Uruguay has a population of almost 3.5 million people. As of August 27 2021, 70% of the population have their second dose of the vaccine against coronavirus and 74% have received the first.
The government banked on a fast vaccination campaign to control the pandemic in Uruguay, instead of lockdowns and stringent restrictions on daily life and the economy. There were criticisms and a dramatic surge in cases and deaths between April and June.
However when you look at this graphic from the Coronavirus UY app, the strategy is working.
This graph shows the number of people vaccinated since Uruguay started vaccinating on March 1. It plots the vaccination rate (first dose, final dose, final dose plus 15 days) against the number of deaths (fallecidos in Spanish).
‘Final doses plus 15 days’ is what we need for current best immunity.
As I write the figure is over 70% of the population making Uruguay one of the world’s most efficient vaccination campaigns.

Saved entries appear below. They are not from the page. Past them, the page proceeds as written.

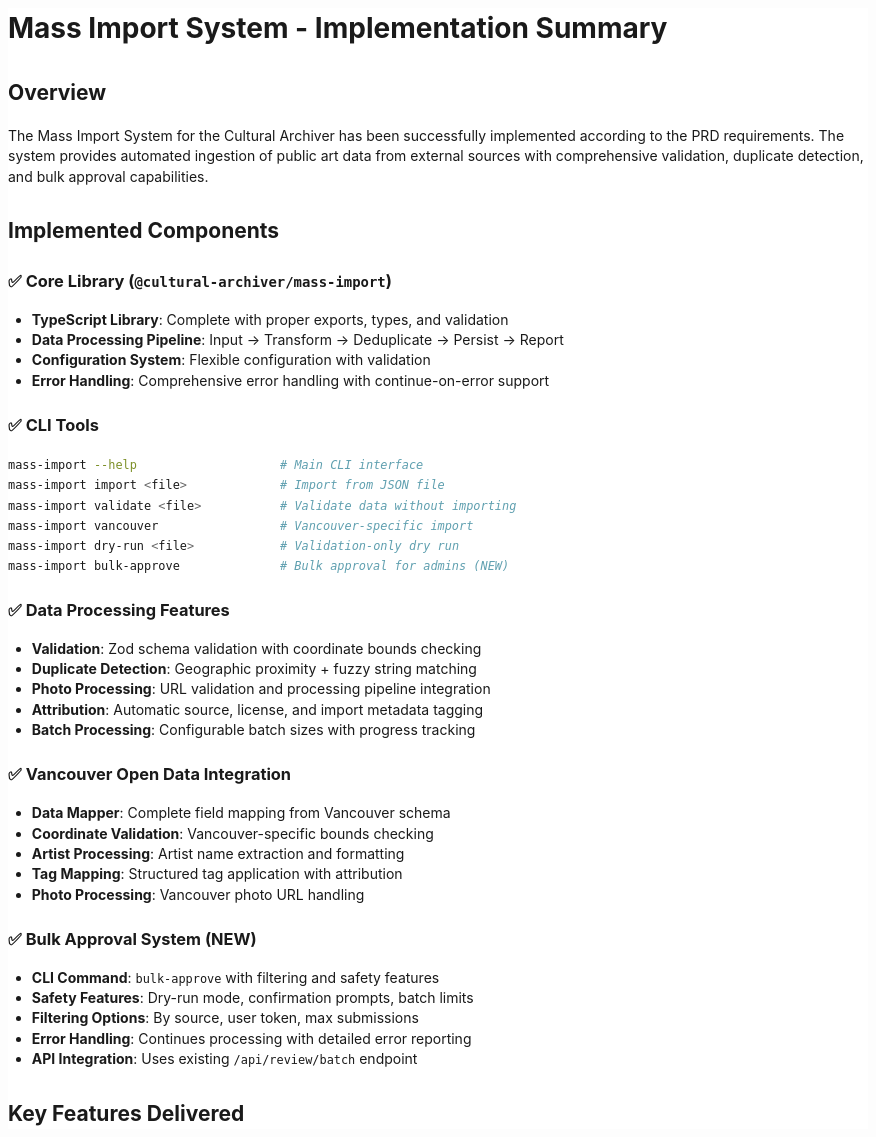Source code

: # Mass Import System - Implementation Summary

## Overview

The Mass Import System for the Cultural Archiver has been successfully implemented according to the PRD requirements. The system provides automated ingestion of public art data from external sources with comprehensive validation, duplicate detection, and bulk approval capabilities.

## Implemented Components

### ✅ Core Library (`@cultural-archiver/mass-import`)
- **TypeScript Library**: Complete with proper exports, types, and validation
- **Data Processing Pipeline**: Input → Transform → Deduplicate → Persist → Report
- **Configuration System**: Flexible configuration with validation
- **Error Handling**: Comprehensive error handling with continue-on-error support

### ✅ CLI Tools
```bash
mass-import --help                    # Main CLI interface
mass-import import <file>             # Import from JSON file
mass-import validate <file>           # Validate data without importing
mass-import vancouver                 # Vancouver-specific import
mass-import dry-run <file>            # Validation-only dry run
mass-import bulk-approve              # Bulk approval for admins (NEW)
```

### ✅ Data Processing Features
- **Validation**: Zod schema validation with coordinate bounds checking
- **Duplicate Detection**: Geographic proximity + fuzzy string matching
- **Photo Processing**: URL validation and processing pipeline integration
- **Attribution**: Automatic source, license, and import metadata tagging
- **Batch Processing**: Configurable batch sizes with progress tracking

### ✅ Vancouver Open Data Integration
- **Data Mapper**: Complete field mapping from Vancouver schema
- **Coordinate Validation**: Vancouver-specific bounds checking
- **Artist Processing**: Artist name extraction and formatting
- **Tag Mapping**: Structured tag application with attribution
- **Photo Processing**: Vancouver photo URL handling

### ✅ Bulk Approval System (NEW)
- **CLI Command**: `bulk-approve` with filtering and safety features
- **Safety Features**: Dry-run mode, confirmation prompts, batch limits
- **Filtering Options**: By source, user token, max submissions
- **Error Handling**: Continues processing with detailed error reporting
- **API Integration**: Uses existing `/api/review/batch` endpoint

## Key Features Delivered
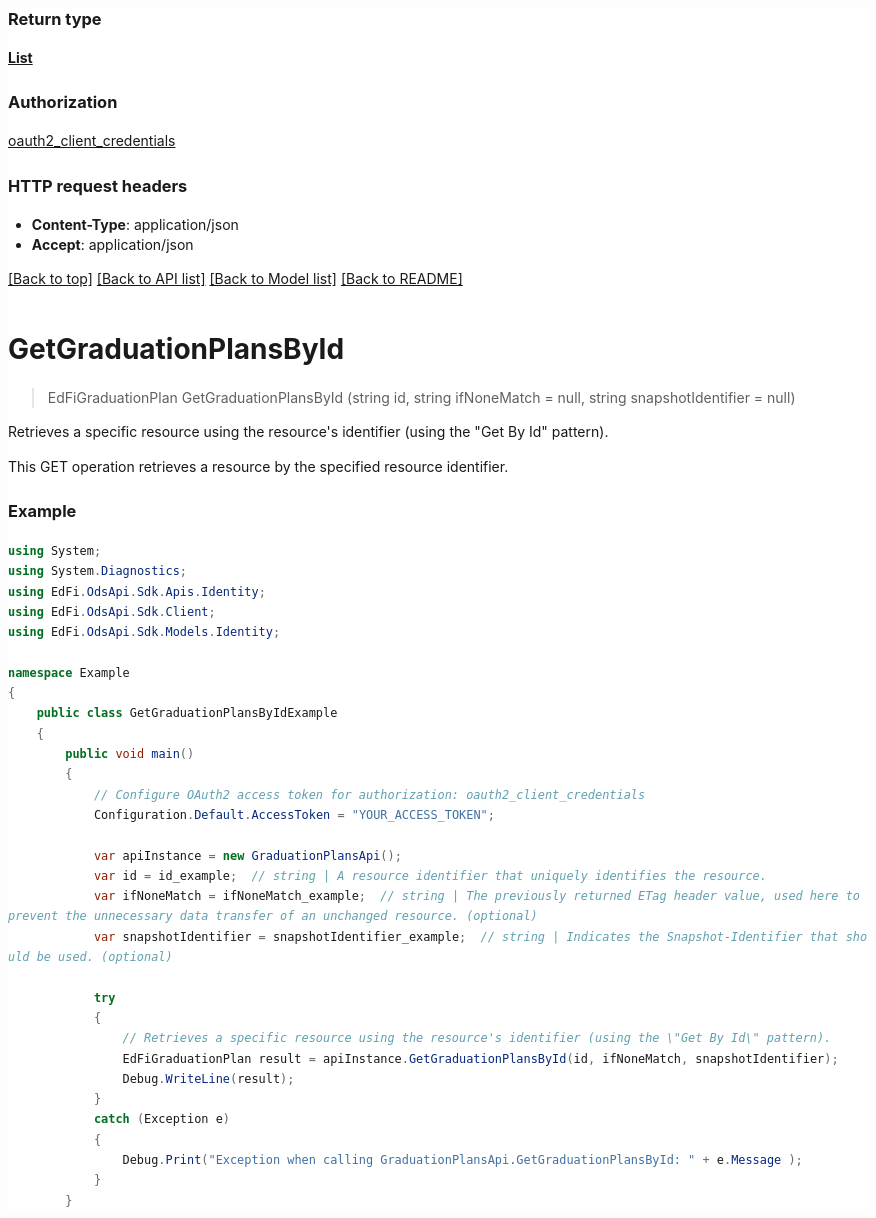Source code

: ### Return type

[**List<EdFiGraduationPlan>**](EdFiGraduationPlan.md)

### Authorization

[oauth2_client_credentials](../README.md#oauth2_client_credentials)

### HTTP request headers

 - **Content-Type**: application/json
 - **Accept**: application/json

[[Back to top]](#) [[Back to API list]](../README.md#documentation-for-api-endpoints) [[Back to Model list]](../README.md#documentation-for-models) [[Back to README]](../README.md)

<a name="getgraduationplansbyid"></a>
# **GetGraduationPlansById**
> EdFiGraduationPlan GetGraduationPlansById (string id, string ifNoneMatch = null, string snapshotIdentifier = null)

Retrieves a specific resource using the resource's identifier (using the \"Get By Id\" pattern).

This GET operation retrieves a resource by the specified resource identifier.

### Example
```csharp
using System;
using System.Diagnostics;
using EdFi.OdsApi.Sdk.Apis.Identity;
using EdFi.OdsApi.Sdk.Client;
using EdFi.OdsApi.Sdk.Models.Identity;

namespace Example
{
    public class GetGraduationPlansByIdExample
    {
        public void main()
        {
            // Configure OAuth2 access token for authorization: oauth2_client_credentials
            Configuration.Default.AccessToken = "YOUR_ACCESS_TOKEN";

            var apiInstance = new GraduationPlansApi();
            var id = id_example;  // string | A resource identifier that uniquely identifies the resource.
            var ifNoneMatch = ifNoneMatch_example;  // string | The previously returned ETag header value, used here to prevent the unnecessary data transfer of an unchanged resource. (optional) 
            var snapshotIdentifier = snapshotIdentifier_example;  // string | Indicates the Snapshot-Identifier that should be used. (optional) 

            try
            {
                // Retrieves a specific resource using the resource's identifier (using the \"Get By Id\" pattern).
                EdFiGraduationPlan result = apiInstance.GetGraduationPlansById(id, ifNoneMatch, snapshotIdentifier);
                Debug.WriteLine(result);
            }
            catch (Exception e)
            {
                Debug.Print("Exception when calling GraduationPlansApi.GetGraduationPlansById: " + e.Message );
            }
        }
```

On July 28, the health minister announced that Uruguay would offer a booster shot of Pfizer, particularly for people previously vaccinated with Coronavac (the majority of Uruguayans). While Coronavac has good protection rates they are not quite as high as others.

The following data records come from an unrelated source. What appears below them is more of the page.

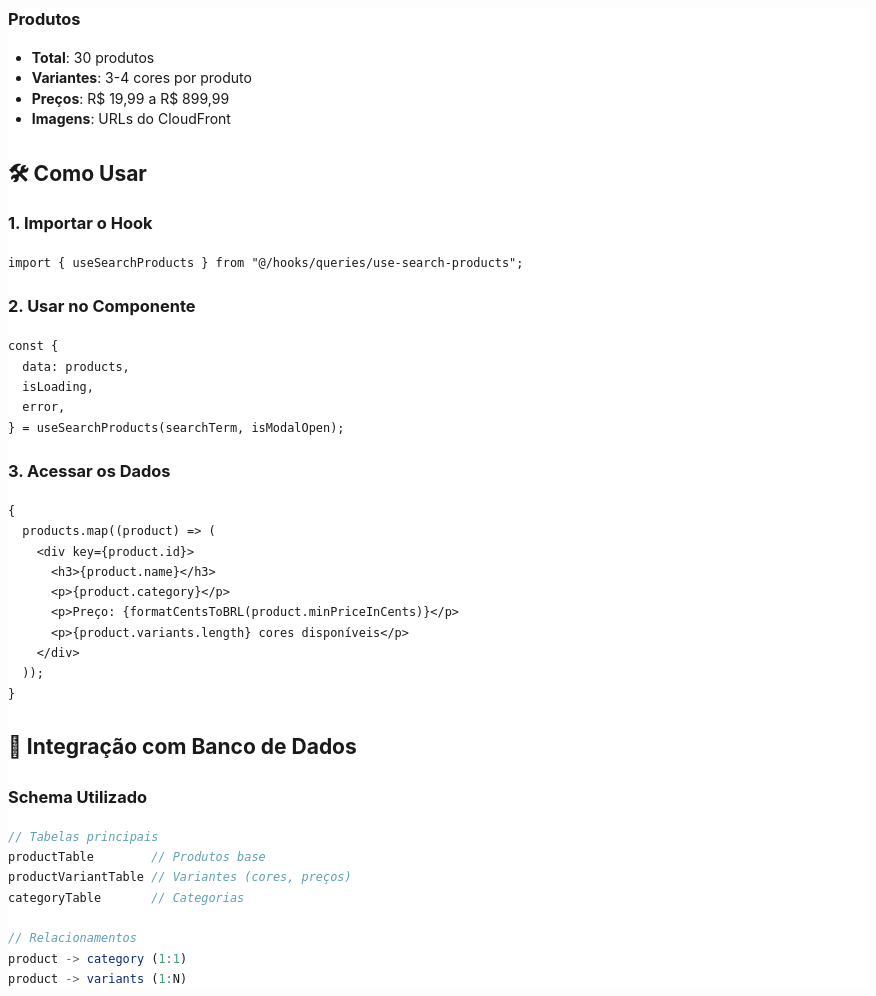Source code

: ### **Produtos**

- **Total**: 30 produtos
- **Variantes**: 3-4 cores por produto
- **Preços**: R$ 19,99 a R$ 899,99
- **Imagens**: URLs do CloudFront

## 🛠️ **Como Usar**

### **1. Importar o Hook**

```tsx
import { useSearchProducts } from "@/hooks/queries/use-search-products";
```

### **2. Usar no Componente**

```tsx
const {
  data: products,
  isLoading,
  error,
} = useSearchProducts(searchTerm, isModalOpen);
```

### **3. Acessar os Dados**

```tsx
{
  products.map((product) => (
    <div key={product.id}>
      <h3>{product.name}</h3>
      <p>{product.category}</p>
      <p>Preço: {formatCentsToBRL(product.minPriceInCents)}</p>
      <p>{product.variants.length} cores disponíveis</p>
    </div>
  ));
}
```

## 🔌 **Integração com Banco de Dados**

### **Schema Utilizado**

```typescript
// Tabelas principais
productTable        // Produtos base
productVariantTable // Variantes (cores, preços)
categoryTable       // Categorias

// Relacionamentos
product -> category (1:1)
product -> variants (1:N)
```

In this graph as of August 27 2021, you can see the percentage of the population by department that has already received the booster dose. Nationwide, 8.6% of the country’s population has received the booster dose.
The latest on the pandemic in Uruguay
April 1 2022 The Uruguay government declared the end of the health emergency on April 1 after 752 days. 84% of the population has received at least one shot. 64% have received at least one (third) booster shot. Click the 'Covid-19' link in the site menu bar for collected reports from Guru'Guay.
Disclaimer: Data is from the Coronavirus UY app, which is approved by the Uruguay Ministry of Health. To be able to see these graphics for yourself you must be in Uruguay and registered on the Coronavirus UY app. As they are so useful to see how the country has been dealing with the pandemic, I decided to share some screenshots and explanations with you. Any analysis is based on my own reading and research as an informed member of society in Uruguay. I’m not an expert.